What is expected
Give a faithful, exact copy of all entries, minus the images.

Information shown

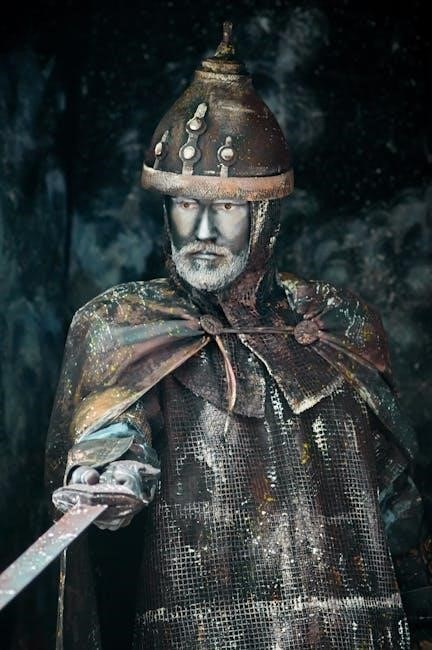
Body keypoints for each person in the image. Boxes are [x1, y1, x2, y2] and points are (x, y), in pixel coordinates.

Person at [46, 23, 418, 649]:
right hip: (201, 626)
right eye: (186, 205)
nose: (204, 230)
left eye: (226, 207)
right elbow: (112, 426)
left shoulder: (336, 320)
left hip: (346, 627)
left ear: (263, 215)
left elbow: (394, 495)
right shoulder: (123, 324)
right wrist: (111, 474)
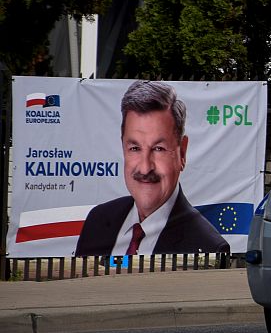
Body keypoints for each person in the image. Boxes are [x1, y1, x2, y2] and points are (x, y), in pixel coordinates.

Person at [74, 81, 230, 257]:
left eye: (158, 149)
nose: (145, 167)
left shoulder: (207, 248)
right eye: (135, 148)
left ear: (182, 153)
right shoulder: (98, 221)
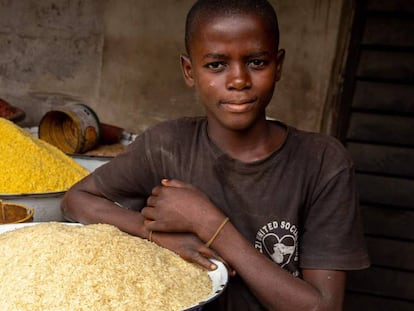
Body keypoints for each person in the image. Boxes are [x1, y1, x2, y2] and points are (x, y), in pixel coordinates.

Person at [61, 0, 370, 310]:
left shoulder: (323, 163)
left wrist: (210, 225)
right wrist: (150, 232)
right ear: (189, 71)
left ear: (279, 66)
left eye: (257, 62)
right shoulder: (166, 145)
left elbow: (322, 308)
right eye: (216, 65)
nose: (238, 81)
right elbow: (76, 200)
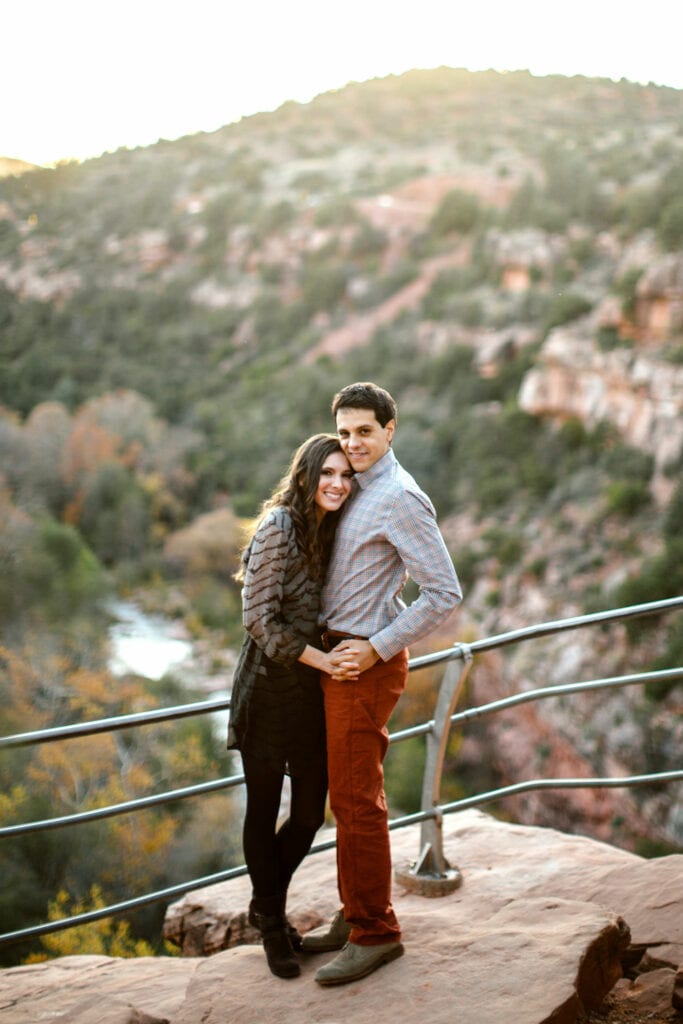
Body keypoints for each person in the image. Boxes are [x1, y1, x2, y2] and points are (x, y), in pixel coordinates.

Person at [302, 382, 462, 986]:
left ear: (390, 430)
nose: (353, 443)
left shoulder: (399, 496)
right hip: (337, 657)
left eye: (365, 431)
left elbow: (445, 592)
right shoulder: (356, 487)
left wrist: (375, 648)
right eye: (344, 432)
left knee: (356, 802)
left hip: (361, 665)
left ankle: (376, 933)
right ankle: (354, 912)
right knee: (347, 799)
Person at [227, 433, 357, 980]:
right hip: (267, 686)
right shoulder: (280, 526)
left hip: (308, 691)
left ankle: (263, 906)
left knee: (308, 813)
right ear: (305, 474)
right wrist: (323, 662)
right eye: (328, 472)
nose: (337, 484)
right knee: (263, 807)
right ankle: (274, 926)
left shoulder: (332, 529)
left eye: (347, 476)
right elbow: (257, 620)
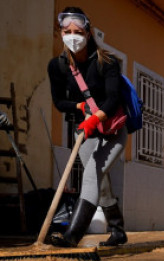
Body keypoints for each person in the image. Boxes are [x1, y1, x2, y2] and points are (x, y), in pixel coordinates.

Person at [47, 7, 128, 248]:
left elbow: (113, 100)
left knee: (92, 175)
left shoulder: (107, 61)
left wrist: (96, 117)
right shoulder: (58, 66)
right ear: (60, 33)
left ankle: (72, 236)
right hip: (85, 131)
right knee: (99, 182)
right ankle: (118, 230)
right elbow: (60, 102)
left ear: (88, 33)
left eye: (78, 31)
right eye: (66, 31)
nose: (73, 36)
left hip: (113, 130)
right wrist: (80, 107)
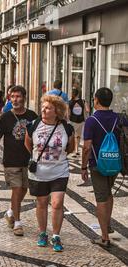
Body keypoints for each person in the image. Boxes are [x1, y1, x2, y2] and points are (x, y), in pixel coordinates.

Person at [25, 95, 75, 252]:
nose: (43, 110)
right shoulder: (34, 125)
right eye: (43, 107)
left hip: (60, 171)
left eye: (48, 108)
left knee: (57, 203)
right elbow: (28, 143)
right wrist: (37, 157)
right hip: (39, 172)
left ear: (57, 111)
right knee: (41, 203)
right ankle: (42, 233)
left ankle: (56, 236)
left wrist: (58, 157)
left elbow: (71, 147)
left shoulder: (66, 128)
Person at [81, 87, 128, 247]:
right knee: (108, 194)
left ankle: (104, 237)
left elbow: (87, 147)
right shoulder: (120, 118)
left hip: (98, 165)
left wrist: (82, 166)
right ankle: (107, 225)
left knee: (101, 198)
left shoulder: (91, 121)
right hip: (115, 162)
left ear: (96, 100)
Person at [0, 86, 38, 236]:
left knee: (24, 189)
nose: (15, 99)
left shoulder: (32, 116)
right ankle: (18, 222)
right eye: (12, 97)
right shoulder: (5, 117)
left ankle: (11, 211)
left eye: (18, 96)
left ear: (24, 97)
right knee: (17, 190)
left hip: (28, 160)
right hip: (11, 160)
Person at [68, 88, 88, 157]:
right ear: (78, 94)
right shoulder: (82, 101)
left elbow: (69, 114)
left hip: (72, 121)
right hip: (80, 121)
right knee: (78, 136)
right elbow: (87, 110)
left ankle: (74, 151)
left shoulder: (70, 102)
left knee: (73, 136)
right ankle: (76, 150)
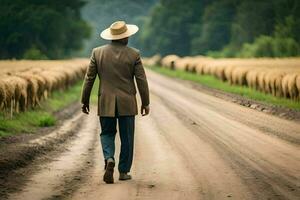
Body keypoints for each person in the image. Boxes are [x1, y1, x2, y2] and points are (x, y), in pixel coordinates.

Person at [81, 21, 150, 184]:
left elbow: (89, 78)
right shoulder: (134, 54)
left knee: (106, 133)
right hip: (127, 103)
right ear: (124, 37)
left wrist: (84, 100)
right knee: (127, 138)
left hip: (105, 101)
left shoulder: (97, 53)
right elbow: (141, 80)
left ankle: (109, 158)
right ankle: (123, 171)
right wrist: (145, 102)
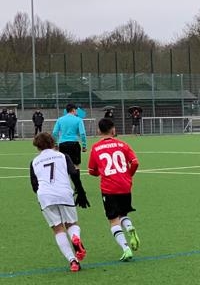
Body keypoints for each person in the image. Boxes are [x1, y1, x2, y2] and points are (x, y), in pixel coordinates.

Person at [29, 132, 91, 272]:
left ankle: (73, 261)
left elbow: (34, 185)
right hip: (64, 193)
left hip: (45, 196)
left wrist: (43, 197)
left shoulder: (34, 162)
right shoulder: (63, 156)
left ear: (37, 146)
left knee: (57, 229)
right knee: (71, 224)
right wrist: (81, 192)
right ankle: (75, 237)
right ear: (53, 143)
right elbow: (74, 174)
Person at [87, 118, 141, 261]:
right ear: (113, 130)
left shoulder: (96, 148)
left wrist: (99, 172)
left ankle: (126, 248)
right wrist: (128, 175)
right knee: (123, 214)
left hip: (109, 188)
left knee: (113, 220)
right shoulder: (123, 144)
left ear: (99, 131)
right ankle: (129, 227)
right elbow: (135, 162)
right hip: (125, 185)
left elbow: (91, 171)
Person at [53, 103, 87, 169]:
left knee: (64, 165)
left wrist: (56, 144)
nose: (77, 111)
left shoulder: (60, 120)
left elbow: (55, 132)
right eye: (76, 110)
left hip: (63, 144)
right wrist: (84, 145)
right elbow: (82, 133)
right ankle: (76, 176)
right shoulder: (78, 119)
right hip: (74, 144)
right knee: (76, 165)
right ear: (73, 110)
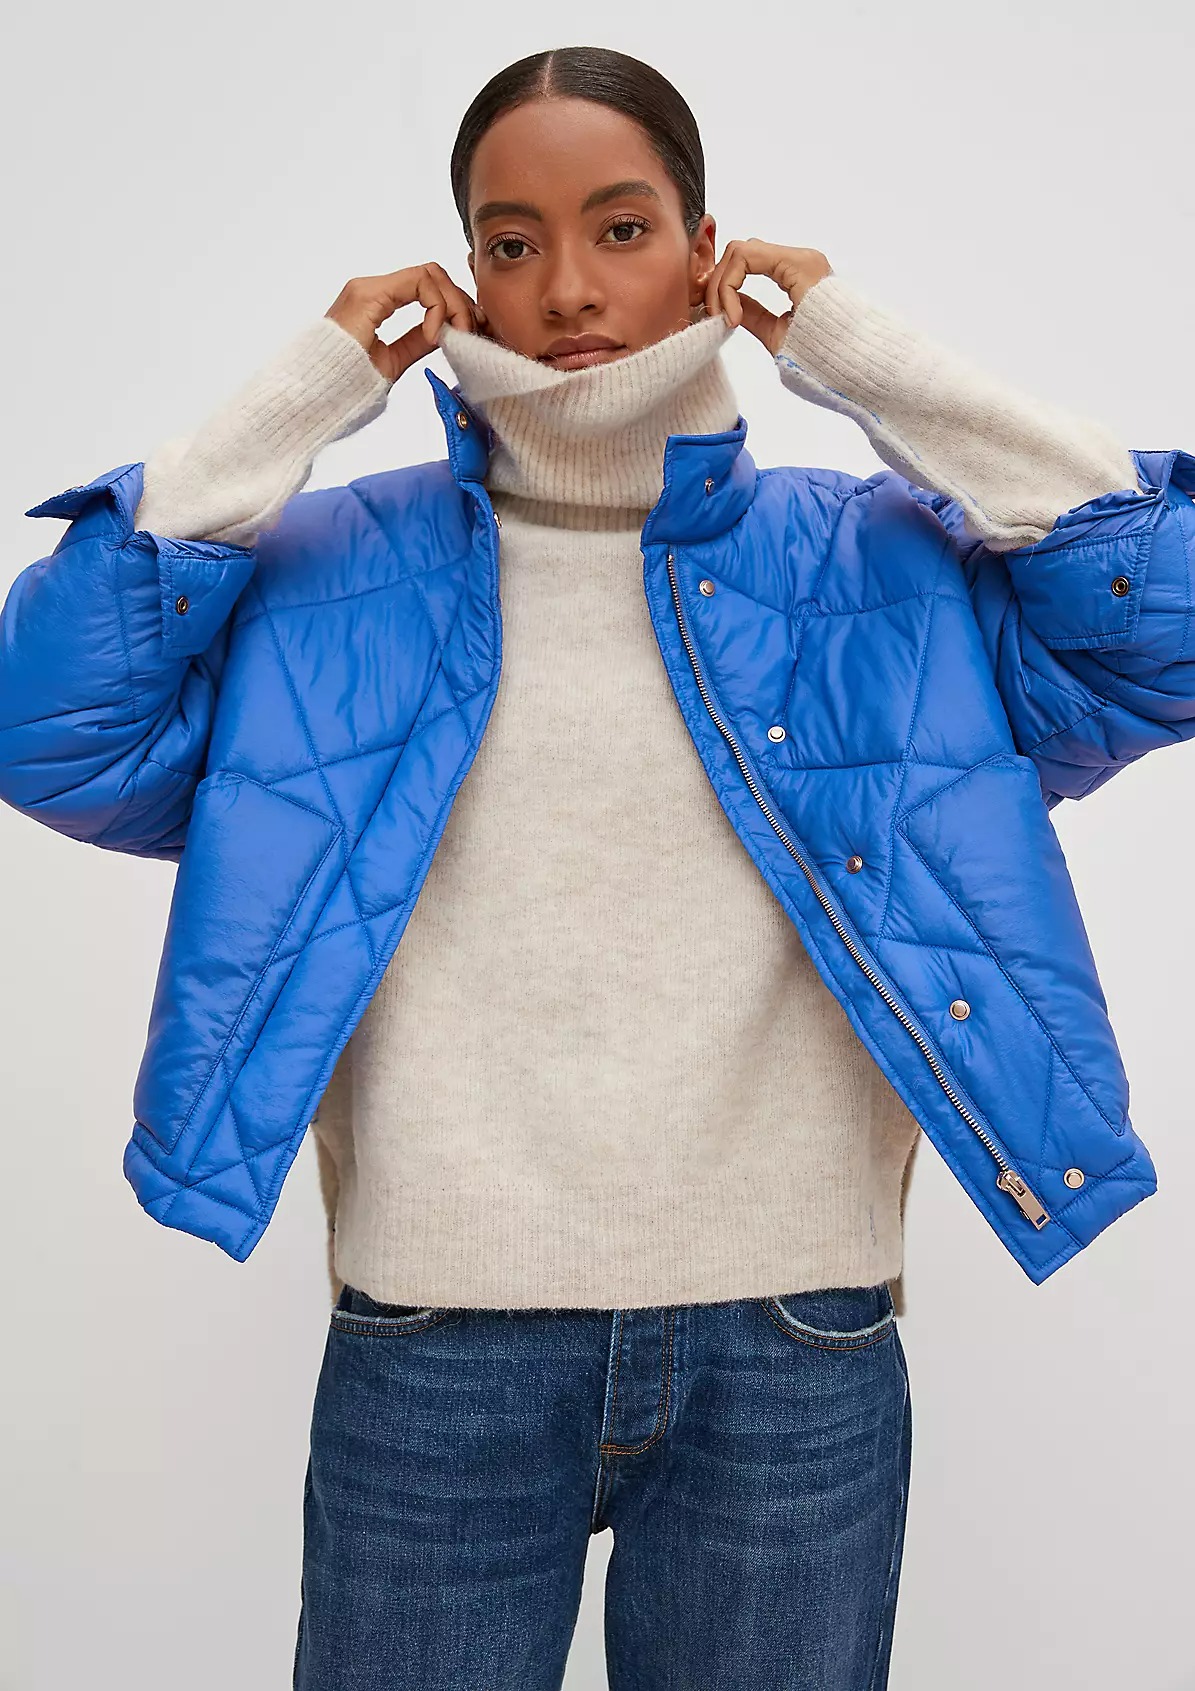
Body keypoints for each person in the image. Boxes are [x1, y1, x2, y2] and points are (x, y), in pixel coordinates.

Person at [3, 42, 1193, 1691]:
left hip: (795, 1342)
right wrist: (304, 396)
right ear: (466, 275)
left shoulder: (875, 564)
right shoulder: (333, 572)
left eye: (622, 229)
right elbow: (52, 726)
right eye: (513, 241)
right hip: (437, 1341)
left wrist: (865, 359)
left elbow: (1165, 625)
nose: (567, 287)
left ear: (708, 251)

Response box
Body keypoints for each person in the image. Boxes are [x1, y1, x2, y2] and points are (x, y), in pixel coordinates.

Person at [46, 23, 418, 649]:
right hip: (201, 626)
right eye: (186, 205)
nose: (204, 230)
left eye: (226, 207)
right elbow: (112, 426)
left shoulder: (336, 320)
left hip: (346, 627)
left ear: (263, 215)
left elbow: (394, 495)
right shoulder: (123, 324)
right wrist: (111, 474)
Body keypoints for each person in the image. Boxes are [x1, y1, x2, y2] and points are (x, y), in pixel coordinates.

Person at [74, 81, 230, 257]:
left eye: (158, 149)
nose: (145, 167)
left shoulder: (207, 248)
right eye: (135, 148)
left ear: (182, 153)
right shoulder: (98, 221)
Body keypoints for each person in the image. Boxes are [x1, y1, x2, y2] and points are (x, y), in pixel coordinates.

Person at [61, 0, 370, 310]:
left shoulder: (323, 163)
left wrist: (210, 225)
right wrist: (150, 232)
right ear: (189, 71)
left ear: (279, 66)
left eye: (257, 62)
right shoulder: (166, 145)
left elbow: (322, 308)
right eye: (216, 65)
nose: (238, 81)
right elbow: (76, 200)
Body keypoints for each person in the image. Boxes are [x1, y1, x2, y2] and points are (x, y), in pixel coordinates.

Person at [302, 382, 462, 986]:
left ear: (390, 430)
nose: (353, 443)
left shoulder: (399, 496)
right hip: (337, 657)
left eye: (365, 431)
left elbow: (445, 592)
right shoulder: (356, 487)
left wrist: (375, 648)
right eye: (344, 432)
left knee: (356, 802)
left hip: (361, 665)
left ankle: (376, 933)
right ankle: (354, 912)
right knee: (347, 799)
Person at [227, 433, 357, 980]:
right hip: (267, 686)
right shoulder: (280, 526)
left hip: (308, 691)
left ankle: (263, 906)
left knee: (308, 813)
right ear: (305, 474)
right wrist: (323, 662)
right eye: (328, 472)
nose: (337, 484)
right knee: (263, 807)
right ankle: (274, 926)
left shoulder: (332, 529)
left eye: (347, 476)
right elbow: (257, 620)
Body keypoints for each person in the image. Boxes are [x1, y1, x2, y2] and points are (x, y), in pixel coordinates.

Person at [47, 7, 128, 248]:
left elbow: (113, 100)
left knee: (92, 175)
left shoulder: (107, 61)
left wrist: (96, 117)
right shoulder: (58, 66)
right ear: (60, 33)
left ankle: (72, 236)
right hip: (85, 131)
right knee: (99, 182)
right ankle: (118, 230)
right elbow: (60, 102)
left ear: (88, 33)
left eye: (78, 31)
right eye: (66, 31)
nose: (73, 36)
left hip: (113, 130)
right wrist: (80, 107)
Body keypoints for each person in the image. Boxes are [x1, y1, x2, y2] and points are (x, y), in pixel coordinates.

Person at [25, 95, 75, 252]:
nose: (43, 110)
right shoulder: (34, 125)
right eye: (43, 107)
left hip: (60, 171)
left eye: (48, 108)
left knee: (57, 203)
right elbow: (28, 143)
right wrist: (37, 157)
right hip: (39, 172)
left ear: (57, 111)
right knee: (41, 203)
right ankle: (42, 233)
left ankle: (56, 236)
left wrist: (58, 157)
left elbow: (71, 147)
left shoulder: (66, 128)
Person at [81, 87, 128, 247]:
right knee: (108, 194)
left ankle: (104, 237)
left elbow: (87, 147)
right shoulder: (120, 118)
left hip: (98, 165)
left wrist: (82, 166)
right ankle: (107, 225)
left knee: (101, 198)
left shoulder: (91, 121)
right hip: (115, 162)
left ear: (96, 100)
Person at [0, 86, 38, 236]:
left knee: (24, 189)
nose: (15, 99)
left shoulder: (32, 116)
right ankle: (18, 222)
right eye: (12, 97)
right shoulder: (5, 117)
left ankle: (11, 211)
left eye: (18, 96)
left ear: (24, 97)
right knee: (17, 190)
left hip: (28, 160)
right hip: (11, 160)
Person at [68, 88, 88, 157]:
right ear: (78, 94)
right shoulder: (82, 101)
left elbow: (69, 114)
left hip: (72, 121)
right hip: (80, 121)
right knee: (78, 136)
right elbow: (87, 110)
left ankle: (74, 151)
left shoulder: (70, 102)
left knee: (73, 136)
right ankle: (76, 150)
Body keypoints for each person in the image. Boxes are [x1, y1, x2, y2] and points are (x, y), in pixel coordinates.

Person at [81, 21, 150, 184]:
left elbow: (89, 78)
right shoulder: (134, 54)
left knee: (106, 133)
right hip: (127, 103)
right ear: (124, 37)
left wrist: (84, 100)
right knee: (127, 138)
left hip: (105, 101)
left shoulder: (97, 53)
right elbow: (141, 80)
left ankle: (109, 158)
right ankle: (123, 171)
right wrist: (145, 102)
Body keypoints for each person in the image. Boxes are [x1, y1, x2, y2] and points are (x, y), in pixel coordinates.

Person at [29, 132, 91, 272]:
left ankle: (73, 261)
left elbow: (34, 185)
right hip: (64, 193)
left hip: (45, 196)
left wrist: (43, 197)
left shoulder: (34, 162)
right shoulder: (63, 156)
left ear: (37, 146)
left knee: (57, 229)
right knee: (71, 224)
right wrist: (81, 192)
right ankle: (75, 237)
right ear: (53, 143)
right elbow: (74, 174)
Person at [87, 118, 141, 261]:
right ear: (113, 130)
left shoulder: (96, 148)
left wrist: (99, 172)
left ankle: (126, 248)
right wrist: (128, 175)
right knee: (123, 214)
left hip: (109, 188)
left knee: (113, 220)
right shoulder: (123, 144)
left ear: (99, 131)
right ankle: (129, 227)
right elbow: (135, 162)
right hip: (125, 185)
left elbow: (91, 171)
Person at [53, 103, 87, 169]:
left knee: (64, 165)
left wrist: (56, 144)
nose: (77, 111)
left shoulder: (60, 120)
left elbow: (55, 132)
right eye: (76, 110)
left hip: (63, 144)
right wrist: (84, 145)
right elbow: (82, 133)
right ankle: (76, 176)
right shoulder: (78, 119)
right hip: (74, 144)
right knee: (76, 165)
right ear: (73, 110)
Body keypoints for each person in the image. Boxes are [x1, y1, x2, y2] and points are (x, y), in pixel coordinates.

Person at [3, 42, 1193, 1691]:
left hip: (795, 1342)
right wrist: (304, 396)
right ear: (466, 275)
left shoulder: (875, 564)
right shoulder: (333, 572)
left eye: (622, 229)
right elbow: (52, 726)
right eye: (513, 241)
right hip: (437, 1341)
left wrist: (865, 359)
left elbow: (1165, 625)
nose: (567, 287)
left ear: (708, 251)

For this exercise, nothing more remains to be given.